For both of RNA-seq experiments, data from all the samples yield ~31-37 × 106 final mapped reads per sample. Reads were demultiplexed and converted to fastq format using bcl2fastq (bcl2fastq v2.20.0.422). Data quality was assessed using FASTQC (v0.11.5) (https://www.bioinformatics.babraham.ac.uk/projects/fastqc/) and FastQ Screen (v0.11.0, https://www.bioinformatics.babraham.ac.uk/projects/fastq_screen/). Trimming and filtering of low-quality reads was performed using bbduk from BBTools (v37.99) [75] and fastq-mcf from ea-utils (v1.05, https://expressionanalysis.github.io/ea-utils/).
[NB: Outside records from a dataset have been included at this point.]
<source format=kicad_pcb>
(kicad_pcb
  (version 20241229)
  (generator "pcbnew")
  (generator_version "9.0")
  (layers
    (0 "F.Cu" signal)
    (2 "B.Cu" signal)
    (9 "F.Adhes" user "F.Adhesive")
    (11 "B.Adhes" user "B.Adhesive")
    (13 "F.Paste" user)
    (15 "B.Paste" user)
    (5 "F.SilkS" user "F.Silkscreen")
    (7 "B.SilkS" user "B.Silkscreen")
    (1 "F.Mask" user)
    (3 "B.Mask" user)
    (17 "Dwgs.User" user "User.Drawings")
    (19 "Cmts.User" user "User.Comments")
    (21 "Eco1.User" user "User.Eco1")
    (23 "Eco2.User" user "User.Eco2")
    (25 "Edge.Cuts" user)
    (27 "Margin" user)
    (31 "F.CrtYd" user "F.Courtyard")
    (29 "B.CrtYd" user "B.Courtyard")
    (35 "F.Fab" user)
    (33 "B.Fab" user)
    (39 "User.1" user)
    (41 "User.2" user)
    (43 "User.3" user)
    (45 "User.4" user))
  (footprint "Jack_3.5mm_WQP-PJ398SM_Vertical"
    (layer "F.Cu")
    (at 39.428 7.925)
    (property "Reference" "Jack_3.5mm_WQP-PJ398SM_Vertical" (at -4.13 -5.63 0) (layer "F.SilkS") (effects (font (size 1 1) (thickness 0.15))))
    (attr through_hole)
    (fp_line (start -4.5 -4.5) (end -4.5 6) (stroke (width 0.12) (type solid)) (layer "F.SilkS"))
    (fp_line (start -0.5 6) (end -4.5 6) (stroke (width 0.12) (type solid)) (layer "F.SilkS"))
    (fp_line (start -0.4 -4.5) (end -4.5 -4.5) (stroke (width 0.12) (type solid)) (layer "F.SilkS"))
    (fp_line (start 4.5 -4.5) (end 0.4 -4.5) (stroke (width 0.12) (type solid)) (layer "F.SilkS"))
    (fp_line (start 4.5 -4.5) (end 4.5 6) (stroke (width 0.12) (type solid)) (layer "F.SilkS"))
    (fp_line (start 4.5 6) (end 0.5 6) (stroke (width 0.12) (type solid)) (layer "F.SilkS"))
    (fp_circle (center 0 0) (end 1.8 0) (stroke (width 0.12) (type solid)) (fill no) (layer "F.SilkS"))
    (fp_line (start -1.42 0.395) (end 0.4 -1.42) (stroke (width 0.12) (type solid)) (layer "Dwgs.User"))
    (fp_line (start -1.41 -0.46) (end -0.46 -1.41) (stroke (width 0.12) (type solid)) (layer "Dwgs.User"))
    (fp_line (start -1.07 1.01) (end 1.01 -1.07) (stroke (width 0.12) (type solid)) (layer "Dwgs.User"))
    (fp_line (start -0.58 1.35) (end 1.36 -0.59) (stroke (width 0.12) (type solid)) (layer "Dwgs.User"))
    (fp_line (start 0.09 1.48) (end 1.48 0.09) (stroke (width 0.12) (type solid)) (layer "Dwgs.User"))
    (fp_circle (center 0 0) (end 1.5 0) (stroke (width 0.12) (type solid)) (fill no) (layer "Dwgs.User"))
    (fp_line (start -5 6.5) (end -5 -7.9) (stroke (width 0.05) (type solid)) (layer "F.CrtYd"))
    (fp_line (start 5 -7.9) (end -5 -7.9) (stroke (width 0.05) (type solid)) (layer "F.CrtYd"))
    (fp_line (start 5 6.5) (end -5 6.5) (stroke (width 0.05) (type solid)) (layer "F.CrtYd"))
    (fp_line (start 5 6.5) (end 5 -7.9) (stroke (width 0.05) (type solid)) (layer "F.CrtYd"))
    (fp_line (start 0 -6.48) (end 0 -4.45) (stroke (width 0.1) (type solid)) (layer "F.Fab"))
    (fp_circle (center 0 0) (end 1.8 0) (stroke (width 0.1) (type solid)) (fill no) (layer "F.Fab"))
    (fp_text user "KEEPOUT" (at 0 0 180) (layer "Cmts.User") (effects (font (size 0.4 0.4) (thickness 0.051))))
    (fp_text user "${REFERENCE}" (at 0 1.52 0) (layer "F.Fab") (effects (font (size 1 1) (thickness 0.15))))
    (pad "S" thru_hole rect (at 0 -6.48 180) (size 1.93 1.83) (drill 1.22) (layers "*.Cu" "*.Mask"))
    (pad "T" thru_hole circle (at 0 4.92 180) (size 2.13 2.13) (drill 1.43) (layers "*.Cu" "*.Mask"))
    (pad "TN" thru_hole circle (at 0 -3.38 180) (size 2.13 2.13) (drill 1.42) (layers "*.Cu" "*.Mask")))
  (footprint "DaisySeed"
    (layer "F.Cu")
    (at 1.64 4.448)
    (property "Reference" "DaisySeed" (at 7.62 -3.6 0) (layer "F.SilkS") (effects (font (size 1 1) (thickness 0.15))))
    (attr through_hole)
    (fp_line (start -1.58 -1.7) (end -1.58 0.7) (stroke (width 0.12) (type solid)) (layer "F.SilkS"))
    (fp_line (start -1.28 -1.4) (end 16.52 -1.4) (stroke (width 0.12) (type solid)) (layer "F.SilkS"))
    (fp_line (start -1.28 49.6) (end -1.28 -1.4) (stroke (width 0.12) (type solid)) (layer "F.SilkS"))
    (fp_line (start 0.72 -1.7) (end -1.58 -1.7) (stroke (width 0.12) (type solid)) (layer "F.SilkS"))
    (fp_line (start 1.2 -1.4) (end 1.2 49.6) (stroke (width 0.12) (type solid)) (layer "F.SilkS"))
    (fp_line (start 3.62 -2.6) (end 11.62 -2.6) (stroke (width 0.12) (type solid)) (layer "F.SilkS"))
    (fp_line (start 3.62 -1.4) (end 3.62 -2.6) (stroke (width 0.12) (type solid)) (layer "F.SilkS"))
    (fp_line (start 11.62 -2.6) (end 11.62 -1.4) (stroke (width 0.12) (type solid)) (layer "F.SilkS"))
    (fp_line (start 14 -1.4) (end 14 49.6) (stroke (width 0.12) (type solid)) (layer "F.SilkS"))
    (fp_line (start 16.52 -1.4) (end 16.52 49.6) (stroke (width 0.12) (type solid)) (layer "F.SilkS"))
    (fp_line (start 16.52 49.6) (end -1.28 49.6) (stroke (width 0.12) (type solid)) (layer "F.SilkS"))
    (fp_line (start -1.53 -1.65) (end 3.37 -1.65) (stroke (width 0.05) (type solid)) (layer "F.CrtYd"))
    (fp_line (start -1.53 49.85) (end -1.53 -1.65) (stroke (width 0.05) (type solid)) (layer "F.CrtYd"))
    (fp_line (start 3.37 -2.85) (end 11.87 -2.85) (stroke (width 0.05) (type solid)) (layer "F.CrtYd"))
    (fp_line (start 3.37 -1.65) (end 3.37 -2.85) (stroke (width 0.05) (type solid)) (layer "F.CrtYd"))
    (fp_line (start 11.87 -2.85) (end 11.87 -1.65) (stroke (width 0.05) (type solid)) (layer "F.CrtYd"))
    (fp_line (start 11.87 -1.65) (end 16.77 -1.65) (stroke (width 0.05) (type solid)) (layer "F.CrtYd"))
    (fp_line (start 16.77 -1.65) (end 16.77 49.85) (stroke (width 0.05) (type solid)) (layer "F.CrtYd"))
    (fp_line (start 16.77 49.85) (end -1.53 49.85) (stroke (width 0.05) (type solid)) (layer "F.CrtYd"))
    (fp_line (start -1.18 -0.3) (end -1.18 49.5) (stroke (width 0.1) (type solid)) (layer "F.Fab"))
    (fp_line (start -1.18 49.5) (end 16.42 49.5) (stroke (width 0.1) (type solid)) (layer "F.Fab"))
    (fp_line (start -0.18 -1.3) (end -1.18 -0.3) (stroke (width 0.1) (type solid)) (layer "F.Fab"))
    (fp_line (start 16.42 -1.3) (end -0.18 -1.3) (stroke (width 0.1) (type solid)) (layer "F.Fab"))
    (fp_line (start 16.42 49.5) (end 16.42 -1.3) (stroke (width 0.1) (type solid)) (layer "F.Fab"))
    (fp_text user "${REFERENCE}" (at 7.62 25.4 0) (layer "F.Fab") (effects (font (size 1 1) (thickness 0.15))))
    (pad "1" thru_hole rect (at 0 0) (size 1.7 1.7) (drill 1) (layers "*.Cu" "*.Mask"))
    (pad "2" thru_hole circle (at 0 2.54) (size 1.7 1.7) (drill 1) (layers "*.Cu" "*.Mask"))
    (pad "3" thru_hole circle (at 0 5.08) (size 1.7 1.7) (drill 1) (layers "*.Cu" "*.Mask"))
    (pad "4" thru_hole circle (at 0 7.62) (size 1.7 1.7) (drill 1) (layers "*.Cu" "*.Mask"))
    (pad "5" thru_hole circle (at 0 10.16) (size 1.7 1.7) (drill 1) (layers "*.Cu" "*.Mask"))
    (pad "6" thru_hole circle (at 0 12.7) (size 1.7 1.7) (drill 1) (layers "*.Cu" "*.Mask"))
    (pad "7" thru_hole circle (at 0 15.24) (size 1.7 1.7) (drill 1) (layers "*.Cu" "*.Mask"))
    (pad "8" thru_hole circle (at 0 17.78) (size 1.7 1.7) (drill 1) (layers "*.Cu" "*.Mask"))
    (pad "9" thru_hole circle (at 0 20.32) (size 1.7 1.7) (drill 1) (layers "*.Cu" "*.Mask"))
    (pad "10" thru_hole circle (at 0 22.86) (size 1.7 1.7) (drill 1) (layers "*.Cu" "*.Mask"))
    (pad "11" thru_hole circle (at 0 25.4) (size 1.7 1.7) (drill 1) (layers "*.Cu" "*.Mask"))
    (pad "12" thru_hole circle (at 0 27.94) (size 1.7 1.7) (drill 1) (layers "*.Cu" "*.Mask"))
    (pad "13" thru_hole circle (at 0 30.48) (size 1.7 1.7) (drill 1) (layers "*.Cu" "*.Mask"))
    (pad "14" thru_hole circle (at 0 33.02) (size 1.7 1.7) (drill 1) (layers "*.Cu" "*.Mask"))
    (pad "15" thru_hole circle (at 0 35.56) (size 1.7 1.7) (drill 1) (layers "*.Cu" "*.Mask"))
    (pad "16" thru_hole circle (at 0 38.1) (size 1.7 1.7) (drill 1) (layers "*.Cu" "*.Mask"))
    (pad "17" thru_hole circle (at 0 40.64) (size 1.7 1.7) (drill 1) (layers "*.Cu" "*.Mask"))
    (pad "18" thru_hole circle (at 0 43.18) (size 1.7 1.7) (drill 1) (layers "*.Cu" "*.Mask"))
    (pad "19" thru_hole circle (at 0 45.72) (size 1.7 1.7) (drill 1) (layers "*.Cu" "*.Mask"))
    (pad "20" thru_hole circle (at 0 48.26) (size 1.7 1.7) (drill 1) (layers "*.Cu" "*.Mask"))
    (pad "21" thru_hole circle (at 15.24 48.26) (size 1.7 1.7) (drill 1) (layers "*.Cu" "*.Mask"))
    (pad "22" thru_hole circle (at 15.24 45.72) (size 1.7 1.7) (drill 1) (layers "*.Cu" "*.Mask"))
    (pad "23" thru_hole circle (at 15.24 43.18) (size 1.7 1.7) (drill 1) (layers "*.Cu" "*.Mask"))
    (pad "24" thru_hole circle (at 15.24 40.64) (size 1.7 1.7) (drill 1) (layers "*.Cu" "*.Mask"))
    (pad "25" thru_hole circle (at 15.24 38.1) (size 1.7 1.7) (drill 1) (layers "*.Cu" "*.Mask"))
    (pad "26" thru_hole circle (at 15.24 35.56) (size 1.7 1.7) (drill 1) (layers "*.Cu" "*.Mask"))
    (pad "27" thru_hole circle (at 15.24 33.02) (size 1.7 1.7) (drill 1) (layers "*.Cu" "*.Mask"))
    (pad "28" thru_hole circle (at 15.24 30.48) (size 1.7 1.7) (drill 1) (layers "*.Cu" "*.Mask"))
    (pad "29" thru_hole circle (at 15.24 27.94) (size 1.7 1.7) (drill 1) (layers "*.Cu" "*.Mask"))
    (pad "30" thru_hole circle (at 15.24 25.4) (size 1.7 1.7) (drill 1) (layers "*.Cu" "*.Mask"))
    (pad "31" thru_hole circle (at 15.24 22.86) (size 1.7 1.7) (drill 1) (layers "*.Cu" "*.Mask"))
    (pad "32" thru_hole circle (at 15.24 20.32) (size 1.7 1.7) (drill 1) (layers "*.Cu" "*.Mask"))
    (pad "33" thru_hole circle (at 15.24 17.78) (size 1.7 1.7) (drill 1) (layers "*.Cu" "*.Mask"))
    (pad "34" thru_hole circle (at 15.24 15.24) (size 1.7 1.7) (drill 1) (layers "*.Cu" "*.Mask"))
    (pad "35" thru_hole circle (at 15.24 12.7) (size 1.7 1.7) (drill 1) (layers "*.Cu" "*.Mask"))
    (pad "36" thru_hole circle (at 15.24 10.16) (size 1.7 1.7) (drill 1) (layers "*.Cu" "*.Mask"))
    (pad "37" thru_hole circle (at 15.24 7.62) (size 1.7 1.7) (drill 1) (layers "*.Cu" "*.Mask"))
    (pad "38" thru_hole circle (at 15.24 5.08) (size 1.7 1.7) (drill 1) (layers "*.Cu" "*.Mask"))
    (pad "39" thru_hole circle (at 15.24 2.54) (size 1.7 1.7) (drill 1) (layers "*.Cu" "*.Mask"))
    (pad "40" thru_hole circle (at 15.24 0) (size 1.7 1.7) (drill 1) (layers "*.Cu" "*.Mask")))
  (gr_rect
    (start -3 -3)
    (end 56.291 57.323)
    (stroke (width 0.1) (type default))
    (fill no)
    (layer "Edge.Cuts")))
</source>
Alignment to the human reference genome (GRCh38) was carried out using HISAT2 (v2.1.0) [76] in paired, spliced-alignment mode with a GRCh38 index and a Gencode v33 annotation GTF, and alignments were sorted and filtered for mapping quality (MAPQ > 10) using Samtools (v1.5) [77]. Gene-level count data were quantified using HTSeq-count (v0.6.1) [78] with the following options (–stranded=reverse –minaqual=10 –type=exon -mode=intersectionnonempty) using a Gencode v33 GTF annotation file. Differential gene expression was evaluated using DESeq2 (version 1.28.1) [79] in R (version 4.0.1), with Benjamini-Hochberg correction and q < 0.1 (FDR < 10%) as the threshold for differentially expressed genes.

Flow cytometry

Treated cells were harvested by trypsinization, pelleted by centrifugation (200 g for 5 min at room temperature), and resuspended in annexin-V binding buffer (10 mM HEPES pH 7.4, 140 mM NaCl, 2.5 mM CaCl2). Approximately 2*105 cells were labeled with Annexin V-FITC (Invitrogen) and propidium iodide (10 μg/ml, Millipore-Sigma) for 15 min in the dark before flow cytometric analysis (Accuri C6, Becton Dickinson).

Statistical analysis

For Q-RT-PCR data, plot generation and statistical analysis was carried out using GraphPad Prism 9.3.1 (GraphPad Software, San Diego, CA, USA). Two-tailed unpaired Student t-test was used to compare between treatment groups. Error bars present the standard error of mean (SEM). Three independent biological replicates (n = 3) were performed for each of condition. Statistical significance of *p < 0.05 was used for all analyses.